菅首相の素顔に迫る映画『パンケーキを毒見する』がゾッとしながら笑える理由
#政治 #映画 #ドキュメンタリー #菅義偉首相
もはやコントのような会議
学術会議の調整問題に対する菅首相の質疑応答が、もはや「コント」レベルになっていることも強烈だ。実際に観てほしいので詳細は書かないでおくが、その受け答えはもはや質疑応答どころか会話になっておらず、日本共産党の小池晃議員からの真っ当なツッコミ、「矢印」付きのテロップの演出も含めて、滑稽すぎて笑ってしまうのである。

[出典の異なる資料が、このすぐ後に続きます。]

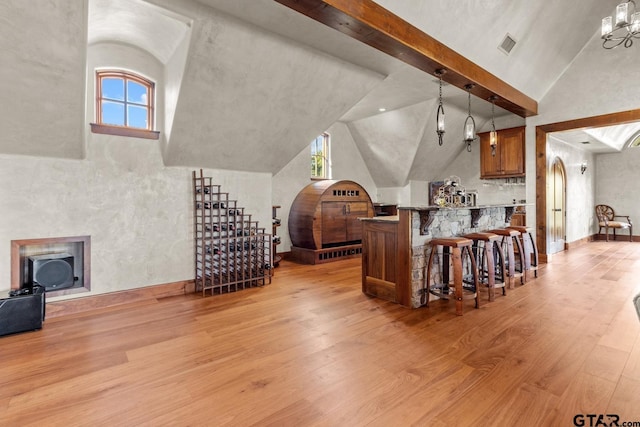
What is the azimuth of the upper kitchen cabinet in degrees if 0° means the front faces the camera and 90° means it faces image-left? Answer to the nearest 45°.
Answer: approximately 45°

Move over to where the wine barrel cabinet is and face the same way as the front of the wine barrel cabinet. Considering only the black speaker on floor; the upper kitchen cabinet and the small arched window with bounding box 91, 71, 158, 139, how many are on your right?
2

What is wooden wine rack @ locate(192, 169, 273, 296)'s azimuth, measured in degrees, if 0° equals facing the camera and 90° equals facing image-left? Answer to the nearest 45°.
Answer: approximately 315°

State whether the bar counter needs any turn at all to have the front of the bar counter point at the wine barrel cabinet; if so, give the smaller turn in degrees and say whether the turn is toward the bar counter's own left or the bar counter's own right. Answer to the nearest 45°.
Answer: approximately 180°
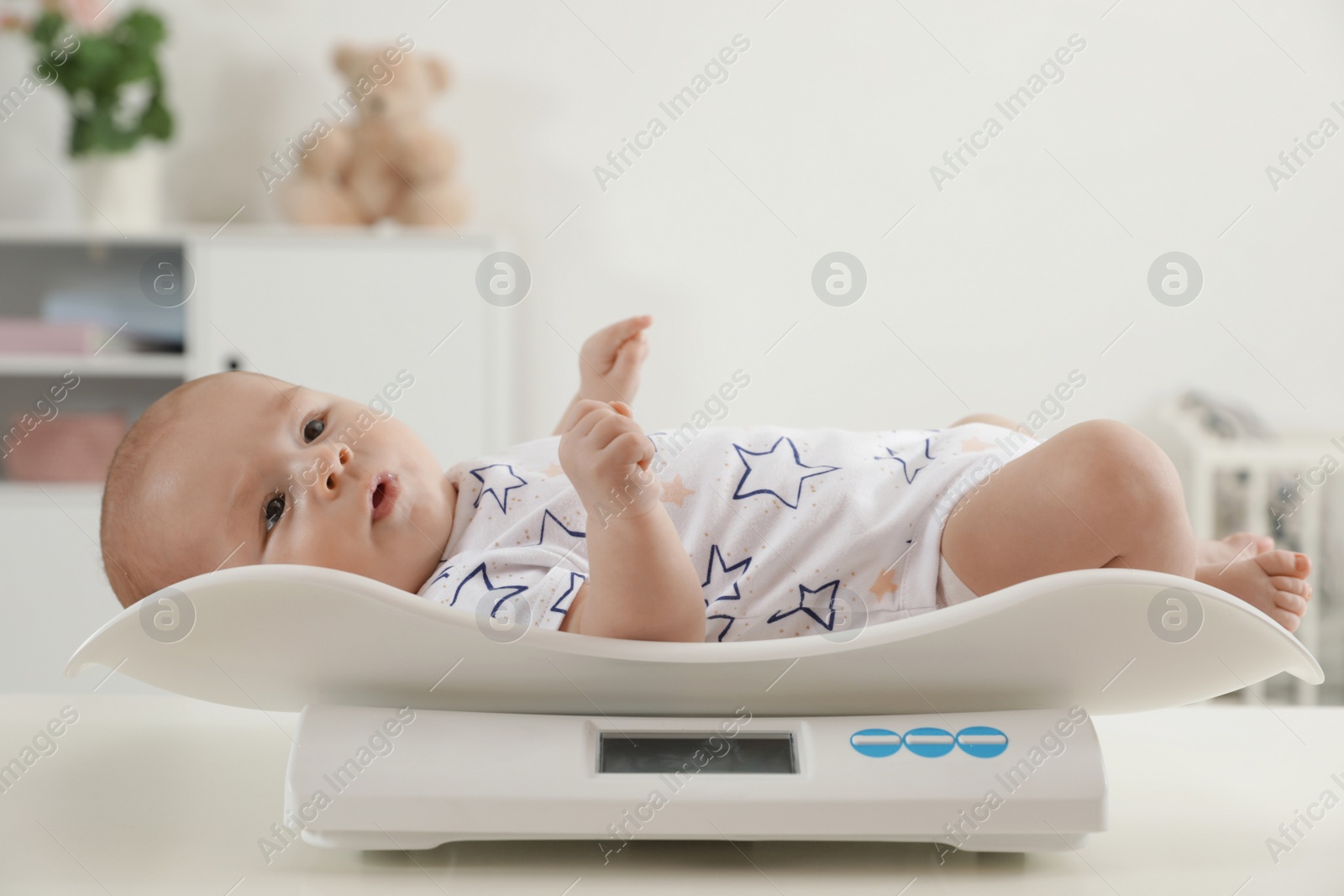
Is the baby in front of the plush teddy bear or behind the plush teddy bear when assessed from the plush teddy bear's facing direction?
in front

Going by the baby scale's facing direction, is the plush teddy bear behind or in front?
behind

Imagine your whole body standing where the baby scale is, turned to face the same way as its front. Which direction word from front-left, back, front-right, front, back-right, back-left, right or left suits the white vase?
back-right

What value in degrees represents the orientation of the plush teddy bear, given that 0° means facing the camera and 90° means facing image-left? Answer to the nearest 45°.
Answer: approximately 0°

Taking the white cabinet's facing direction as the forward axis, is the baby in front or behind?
in front

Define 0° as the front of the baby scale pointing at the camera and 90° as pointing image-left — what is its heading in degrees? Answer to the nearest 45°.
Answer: approximately 0°
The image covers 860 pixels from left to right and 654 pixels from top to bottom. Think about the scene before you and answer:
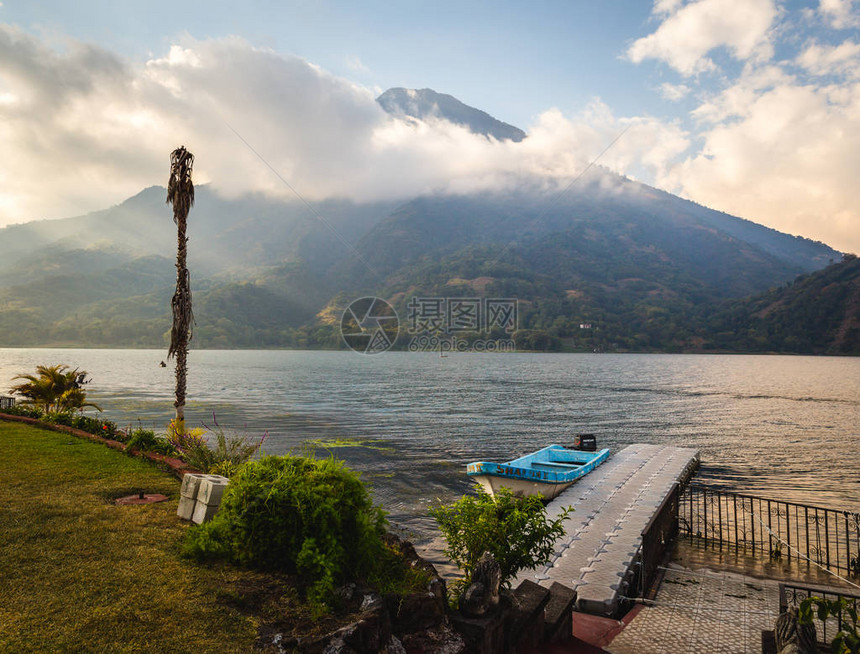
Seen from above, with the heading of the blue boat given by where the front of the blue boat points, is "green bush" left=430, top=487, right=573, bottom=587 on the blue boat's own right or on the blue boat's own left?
on the blue boat's own left

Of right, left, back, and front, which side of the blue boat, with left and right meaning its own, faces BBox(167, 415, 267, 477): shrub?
front

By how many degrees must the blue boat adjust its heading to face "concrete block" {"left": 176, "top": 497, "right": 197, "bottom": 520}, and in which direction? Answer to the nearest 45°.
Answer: approximately 45° to its left

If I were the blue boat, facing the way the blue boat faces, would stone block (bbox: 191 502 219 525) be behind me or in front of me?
in front

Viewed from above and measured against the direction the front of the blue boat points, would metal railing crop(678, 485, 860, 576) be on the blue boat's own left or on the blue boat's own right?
on the blue boat's own left

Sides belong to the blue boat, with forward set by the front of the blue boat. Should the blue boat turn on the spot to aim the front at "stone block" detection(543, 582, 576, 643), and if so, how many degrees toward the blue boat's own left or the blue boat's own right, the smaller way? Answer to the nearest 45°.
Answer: approximately 45° to the blue boat's own left

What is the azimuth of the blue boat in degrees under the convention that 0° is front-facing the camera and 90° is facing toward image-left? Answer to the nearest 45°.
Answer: approximately 45°

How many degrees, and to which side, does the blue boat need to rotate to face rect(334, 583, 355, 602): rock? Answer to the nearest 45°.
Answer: approximately 45° to its left

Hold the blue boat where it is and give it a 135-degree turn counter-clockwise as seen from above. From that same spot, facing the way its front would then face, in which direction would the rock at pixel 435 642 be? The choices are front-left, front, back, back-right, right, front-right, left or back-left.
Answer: right

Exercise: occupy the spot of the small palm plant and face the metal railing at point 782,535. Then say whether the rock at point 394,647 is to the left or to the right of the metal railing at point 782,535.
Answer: right

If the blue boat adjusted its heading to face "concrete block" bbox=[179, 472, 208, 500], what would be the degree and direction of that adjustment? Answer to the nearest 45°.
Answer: approximately 45° to its left

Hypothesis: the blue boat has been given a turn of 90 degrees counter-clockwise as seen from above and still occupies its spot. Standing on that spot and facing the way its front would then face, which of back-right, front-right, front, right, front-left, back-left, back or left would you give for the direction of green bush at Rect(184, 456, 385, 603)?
front-right

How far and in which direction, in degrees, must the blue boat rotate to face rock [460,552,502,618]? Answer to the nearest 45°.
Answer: approximately 45° to its left

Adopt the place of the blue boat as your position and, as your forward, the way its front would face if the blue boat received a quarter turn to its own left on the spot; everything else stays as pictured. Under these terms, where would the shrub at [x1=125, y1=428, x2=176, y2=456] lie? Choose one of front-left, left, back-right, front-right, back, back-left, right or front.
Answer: right

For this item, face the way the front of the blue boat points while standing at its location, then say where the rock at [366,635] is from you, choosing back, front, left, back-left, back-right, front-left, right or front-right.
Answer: front-left

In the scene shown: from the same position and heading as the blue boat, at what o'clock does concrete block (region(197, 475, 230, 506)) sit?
The concrete block is roughly at 11 o'clock from the blue boat.
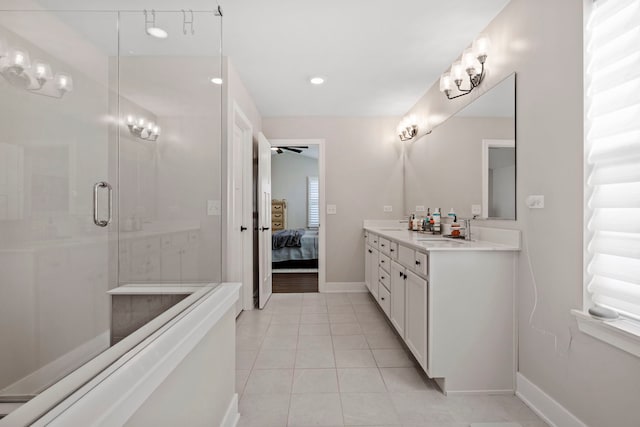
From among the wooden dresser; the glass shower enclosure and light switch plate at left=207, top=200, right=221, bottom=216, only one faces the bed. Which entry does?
the wooden dresser

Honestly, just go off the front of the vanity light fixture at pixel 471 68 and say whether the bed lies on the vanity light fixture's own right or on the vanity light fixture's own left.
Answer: on the vanity light fixture's own right

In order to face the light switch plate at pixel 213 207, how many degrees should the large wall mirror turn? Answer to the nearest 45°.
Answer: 0° — it already faces it

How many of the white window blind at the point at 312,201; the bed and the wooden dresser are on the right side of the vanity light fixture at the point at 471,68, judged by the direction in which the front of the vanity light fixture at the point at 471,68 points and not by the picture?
3

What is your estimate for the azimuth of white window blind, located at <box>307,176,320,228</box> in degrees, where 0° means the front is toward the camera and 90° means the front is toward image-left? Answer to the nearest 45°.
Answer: approximately 0°

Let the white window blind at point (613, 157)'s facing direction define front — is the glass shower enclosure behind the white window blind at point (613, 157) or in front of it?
in front

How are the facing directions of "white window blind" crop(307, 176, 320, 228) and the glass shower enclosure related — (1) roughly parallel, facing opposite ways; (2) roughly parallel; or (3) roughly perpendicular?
roughly perpendicular

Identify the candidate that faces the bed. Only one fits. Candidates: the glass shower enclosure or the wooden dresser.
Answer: the wooden dresser

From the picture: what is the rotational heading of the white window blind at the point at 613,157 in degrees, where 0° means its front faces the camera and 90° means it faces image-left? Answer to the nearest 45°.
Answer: approximately 45°
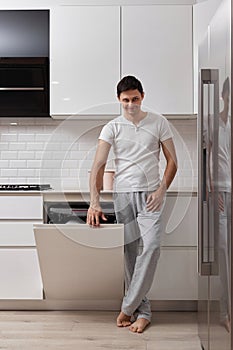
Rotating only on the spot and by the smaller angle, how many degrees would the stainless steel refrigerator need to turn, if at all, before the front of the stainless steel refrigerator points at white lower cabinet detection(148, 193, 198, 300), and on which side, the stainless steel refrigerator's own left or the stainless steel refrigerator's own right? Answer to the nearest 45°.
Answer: approximately 90° to the stainless steel refrigerator's own right

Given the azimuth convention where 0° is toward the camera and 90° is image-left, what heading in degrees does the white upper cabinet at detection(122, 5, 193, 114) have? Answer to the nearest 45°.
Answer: approximately 0°

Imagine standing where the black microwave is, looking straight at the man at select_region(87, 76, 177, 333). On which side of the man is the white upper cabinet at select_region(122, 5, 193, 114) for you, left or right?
left

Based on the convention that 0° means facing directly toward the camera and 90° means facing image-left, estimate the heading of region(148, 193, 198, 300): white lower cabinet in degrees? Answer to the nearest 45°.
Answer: approximately 0°

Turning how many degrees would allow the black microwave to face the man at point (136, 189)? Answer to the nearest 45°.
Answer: approximately 45° to its left
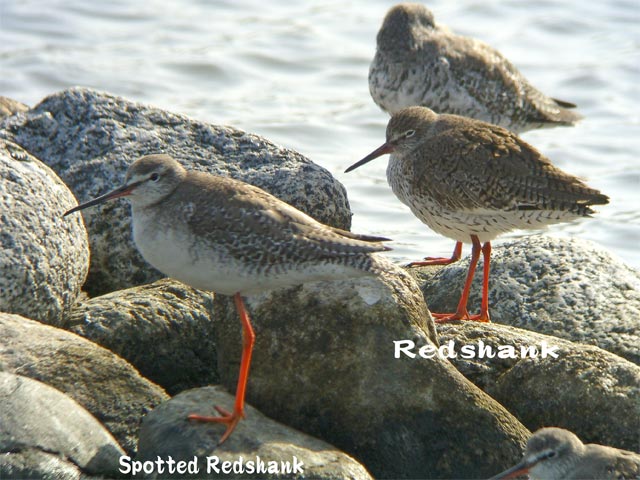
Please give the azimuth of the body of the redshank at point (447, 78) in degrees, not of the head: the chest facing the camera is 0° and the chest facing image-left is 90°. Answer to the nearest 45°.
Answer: approximately 90°

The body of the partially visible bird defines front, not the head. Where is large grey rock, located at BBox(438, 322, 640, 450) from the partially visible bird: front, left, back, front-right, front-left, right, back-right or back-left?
right

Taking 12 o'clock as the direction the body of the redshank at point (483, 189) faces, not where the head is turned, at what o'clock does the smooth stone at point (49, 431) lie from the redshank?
The smooth stone is roughly at 10 o'clock from the redshank.

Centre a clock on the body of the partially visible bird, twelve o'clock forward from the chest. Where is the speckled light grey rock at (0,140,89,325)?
The speckled light grey rock is roughly at 12 o'clock from the partially visible bird.

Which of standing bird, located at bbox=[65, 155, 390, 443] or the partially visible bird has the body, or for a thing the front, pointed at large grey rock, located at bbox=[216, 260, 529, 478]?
the partially visible bird

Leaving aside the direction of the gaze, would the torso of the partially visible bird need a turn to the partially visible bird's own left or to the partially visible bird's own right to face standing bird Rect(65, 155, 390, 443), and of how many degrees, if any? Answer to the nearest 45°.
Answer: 0° — it already faces it

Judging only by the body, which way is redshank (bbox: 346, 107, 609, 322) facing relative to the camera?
to the viewer's left

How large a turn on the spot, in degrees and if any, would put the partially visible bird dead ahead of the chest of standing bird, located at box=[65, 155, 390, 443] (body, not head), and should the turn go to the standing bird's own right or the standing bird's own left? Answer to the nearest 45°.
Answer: approximately 180°

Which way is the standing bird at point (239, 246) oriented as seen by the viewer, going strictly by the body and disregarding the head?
to the viewer's left

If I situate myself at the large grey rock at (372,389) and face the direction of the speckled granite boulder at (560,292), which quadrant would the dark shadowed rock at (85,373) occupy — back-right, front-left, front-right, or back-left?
back-left

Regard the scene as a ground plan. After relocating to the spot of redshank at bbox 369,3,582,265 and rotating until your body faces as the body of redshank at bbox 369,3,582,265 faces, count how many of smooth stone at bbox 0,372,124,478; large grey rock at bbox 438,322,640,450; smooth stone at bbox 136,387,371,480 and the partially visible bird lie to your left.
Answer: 4

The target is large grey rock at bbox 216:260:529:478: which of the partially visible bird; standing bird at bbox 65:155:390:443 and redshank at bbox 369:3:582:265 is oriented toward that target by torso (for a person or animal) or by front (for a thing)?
the partially visible bird

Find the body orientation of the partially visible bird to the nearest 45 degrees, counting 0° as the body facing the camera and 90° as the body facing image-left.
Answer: approximately 90°
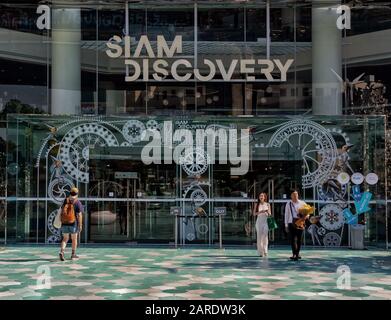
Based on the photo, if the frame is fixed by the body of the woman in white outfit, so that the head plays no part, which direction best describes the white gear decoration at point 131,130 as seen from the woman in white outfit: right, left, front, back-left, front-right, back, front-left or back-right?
back-right

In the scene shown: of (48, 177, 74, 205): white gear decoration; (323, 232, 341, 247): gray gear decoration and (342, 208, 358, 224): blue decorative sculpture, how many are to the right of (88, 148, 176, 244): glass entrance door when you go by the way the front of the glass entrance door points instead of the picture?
1

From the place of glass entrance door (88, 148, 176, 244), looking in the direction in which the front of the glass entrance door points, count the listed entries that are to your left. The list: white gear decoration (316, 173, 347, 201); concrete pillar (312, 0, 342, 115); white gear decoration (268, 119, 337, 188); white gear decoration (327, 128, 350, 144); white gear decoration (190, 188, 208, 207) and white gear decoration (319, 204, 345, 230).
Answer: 6

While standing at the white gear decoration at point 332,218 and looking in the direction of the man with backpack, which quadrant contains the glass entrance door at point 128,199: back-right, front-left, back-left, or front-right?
front-right

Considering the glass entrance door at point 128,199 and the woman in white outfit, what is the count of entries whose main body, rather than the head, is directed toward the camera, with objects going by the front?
2

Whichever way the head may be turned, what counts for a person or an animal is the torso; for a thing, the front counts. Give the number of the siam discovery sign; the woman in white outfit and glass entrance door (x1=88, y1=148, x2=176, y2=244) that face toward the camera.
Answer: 3

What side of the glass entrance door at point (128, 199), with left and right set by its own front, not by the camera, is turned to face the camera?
front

反面ゾッとさせられるのは、その映像を解説する法政大学教授である上西充子氏による、「うんざりすることがある種の手法になっちゃっている」という指摘だ。上西氏は「政府(自民党)にとっては、国民が政治への関心を失ってくれて、投票率が低い方が、自分たちは安泰じゃないですか」とも語っているのである。
このコントのような会議は実際に観ても、「どうしようもない」ほどの呆れムードになってしまうが、それも計算づくというか「それはそれで自分たちにはプラス」のつもりでやっているとしたら……なんと恐ろしいことだろうか。
「二面性」と「バクチ打ち」の面も描く
菅首相の「二面性」を描いていることも特筆すべきだろう。というのも劇中で民主党の江田憲司議員は、「都会派で国民の思いが分かる政治家」と「金集めのうまい利権政治家」という2つの顔を併せ持っていると語っているからだ。
その上で、官僚の反対を押し切って実施したふるさと納税、2013年のアルジェリア人質事件での政府専用機派遣など、大胆な政策を実現してきた菅氏の政治家としての力も提示されている。対象となる人物の悪いところをだけをあげつらうのではなく、支持を得た活動を語っていることは、ドキュメンタリーとしてフェアな作りだ。
そして、「バクチ打ち」としての菅首相の姿も、この映画では暴いていく。個人の政治家としての躍進のために大胆な行動に打って出るのは結構だが、コロナ対策や東京五輪といった国民の生活に直接影響を与える政策にまで、一か八かのギャンブルをされたらたまったものではない。そのバクチ打ちぶりを、丁半(サイコロを使った賭博)で表現した演出も面白く、やはりゾッとしながら笑ってしまう。